• Requirement 1
Write out every line of the entries that come after the passage about Mourinho's plans for Chelsea, word for word, and leave the pictures out.
━━━━━━━━━━━━━━━━━━━━━━━━━━━━━━
Despite Chelsea making their worst start to a season in a decade, Mourinho had been quick to defend his four-year plan. "The situation is pure," he said. "I don't like the way Chelsea were playing in the last couple of years. The club doesn't like it. We want to change. We have the players with the profile to change. We want to play a different style."
A style of play that would not be dictated by Mata.
"I want to build with Oscar as my No 10. I want the other two players, on the wings, to adapt to that reality and learn how to do things they were not ready to do before."
━━━━━━━━━━━━━━━━━━━━━━━━━━━━━━
• Requirement 2
From the passage about Mourinho's plans for Chelsea, pull out the text word for word, starting at "Despite Chelsea making" and ending at "dictated by Mata.".
━━━━━━━━━━━━━━━━━━━━━━━━━━━━━━
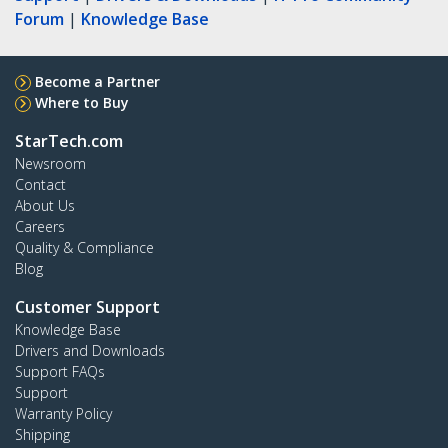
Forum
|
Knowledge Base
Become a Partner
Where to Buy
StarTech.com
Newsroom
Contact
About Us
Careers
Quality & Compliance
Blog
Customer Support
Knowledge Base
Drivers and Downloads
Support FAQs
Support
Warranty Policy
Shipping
━━━━━━━━━━━━━━━━━━━━━━━━━━━━━━
• Exercise answer 1
Forum
|
Knowledge Base
Become a Partner
Where to Buy
StarTech.com
Newsroom
Contact
About Us
Careers
Quality & Compliance
Blog
Customer Support
Knowledge Base
Drivers and Downloads
Support FAQs
Support
Warranty Policy
Shipping

• Exercise answer 2
Despite Chelsea making their worst start to a season in a decade, Mourinho had been quick to defend his four-year plan. "The situation is pure," he said. "I don't like the way Chelsea were playing in the last couple of years. The club doesn't like it. We want to change. We have the players with the profile to change. We want to play a different style."
A style of play that would not be dictated by Mata.